Perhaps next time, you should try searching - see if you are right - and then post before pouncing in a negative fashion - waiting to tell the next bloke he's not right.
Cheers, & happy new year.
by the way, the advanced search on google is here [google.com]
As for CGI files and SERVLETS not being indexed I've been watching the google toolbar for months and I have yet to see a single example of a cgi page or servlet being indexed ... always the gray bar. Regardless of what google docs say, this would appear very consistant. If It is just coincidence, it is a strong one ... my sample size from a couple of months is quite high and thus far its been 100% accurate.
However every time I see a servlet in use (ie referenced in the url) it always seems to have an *evil* amount of data passed to it through the querystring - normally some sort of sessionid plus whatever extras it's designers intended. Google, like most modern SEs, doesn't *like* URLs which use multiple large querystring parameter so this might be the stumbling block.
The only other stumbling block would be if your servlet required the user to deal with either a session cookie or a sessionid in the url in order to access subsequent "pages" within a servlet.
My advice is that if you think the content is indexable but aren't getting indexed, then do like everyone in the same situation does - create URLs the SEs will like (using mod_rewrite, custom 404 etc)...
- Tony
[edited by: Dreamquick at 9:35 pm (utc) on Jan. 1, 2003]
Well, I'm frankly puzzled then. I first noticed this because on my site all my pages were getting indexed *EXCEPT* any of the files with a /mdlx extension. .mdlx is the file extension for my proprietary framework which I wrote in java. it maps an xslt template to a servlet per "page". .... Anyway, none of those were getting indexed .. so I started looking around to find what was being indexed and so help me not a single cgi file or servlet that I was was getting indexed and so I presumed Google only indexed dynamic files if they were of the types on their finite list that they would index. Seemed to make since and it sure looked consistent ... until I saw those two servlets in the list just now. How interesting...and puzzling?
Does anyone know what header info Google looks for? I presume it needs Content-Type ... does it need Content-length? Others?
Thanks!
I've been watching the google toolbar for months and I have yet to see a single example of a cgi page or servlet being indexed ... always the gray bar.
Cabbagehead, I think your problem may be that you are using the toolbar to determine if a page is indexed. I have found that there are just some file types that the toolbar always displays a grey bar for.
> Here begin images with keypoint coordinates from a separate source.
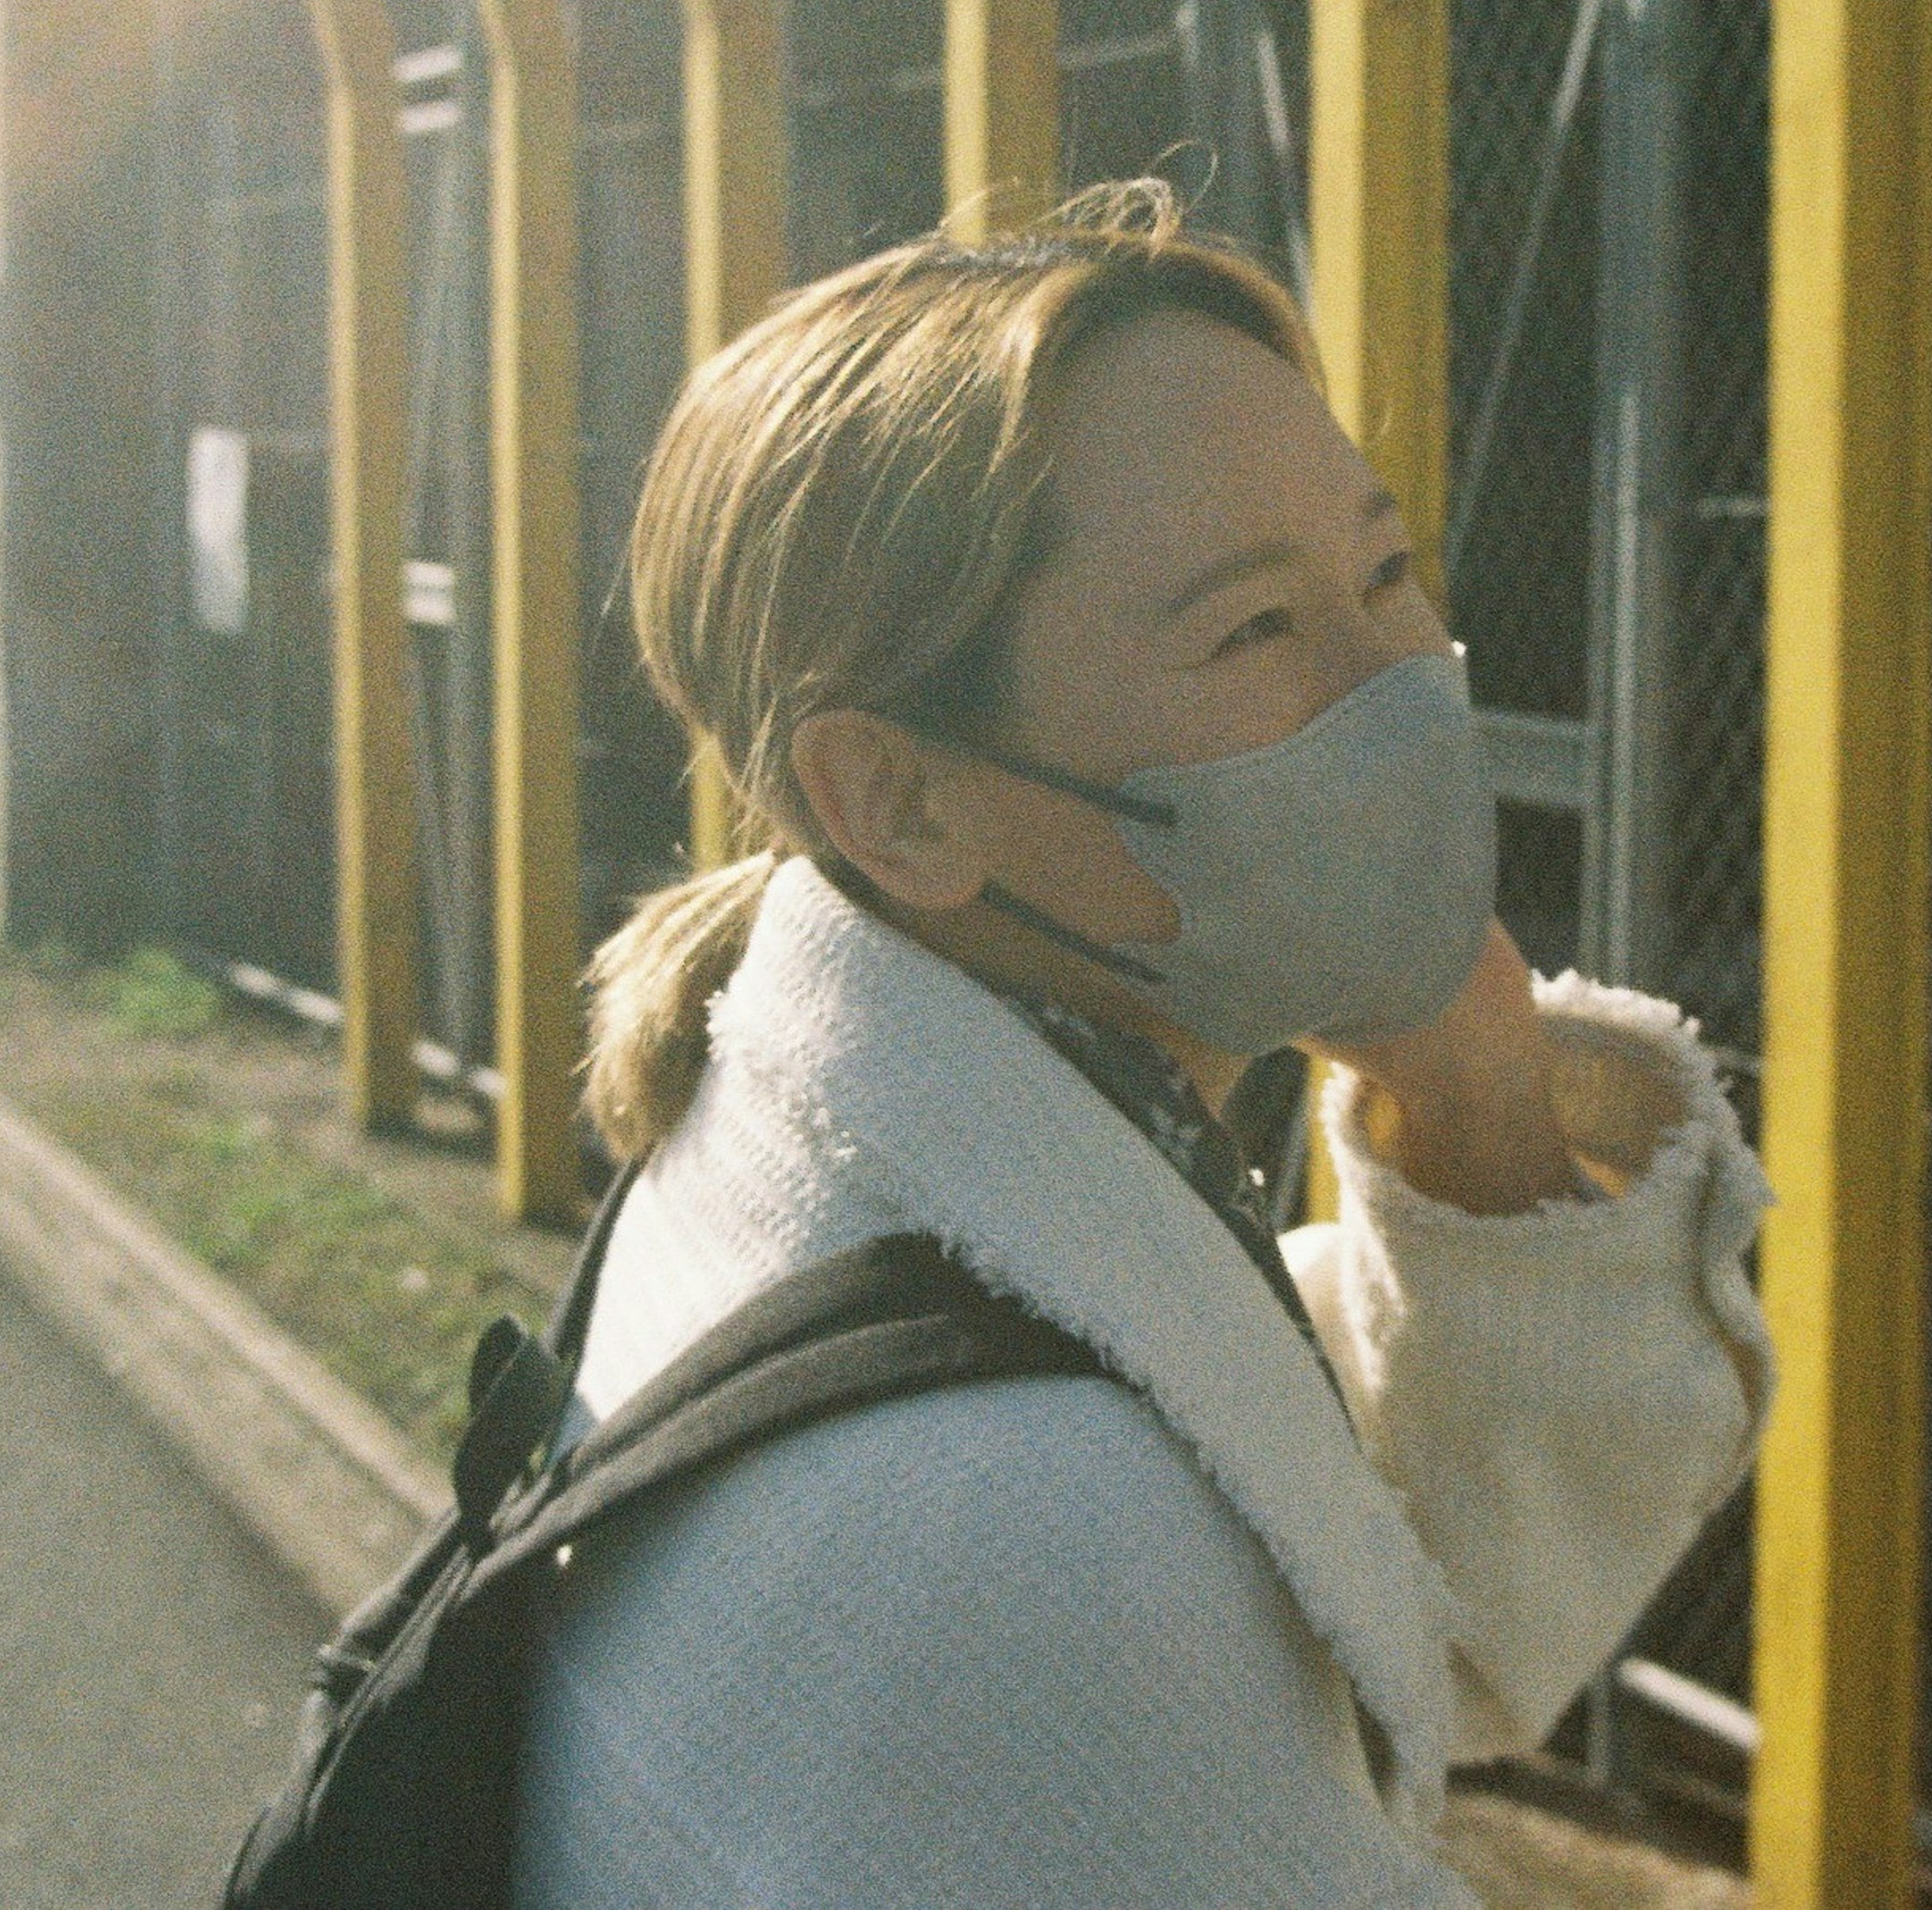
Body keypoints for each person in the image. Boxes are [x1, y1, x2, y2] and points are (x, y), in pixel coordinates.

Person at [515, 188, 1774, 1906]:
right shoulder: (1040, 1541)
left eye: (1386, 569)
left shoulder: (814, 1155)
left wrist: (1478, 1087)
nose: (1394, 677)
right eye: (1255, 628)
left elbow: (1404, 1582)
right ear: (895, 797)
For example, my entire site was developed with Microsoft's ASP.NET technology and almost all of my pages end in .aspx. My site ranks very well in Google but the toolbar displays a grey bar for every .aspx page within my site.
Based on what I have seen, I don't believe, however, that Google prefers any one extension over another. I have seen it have problems though with pages that depend on the use of a querystring.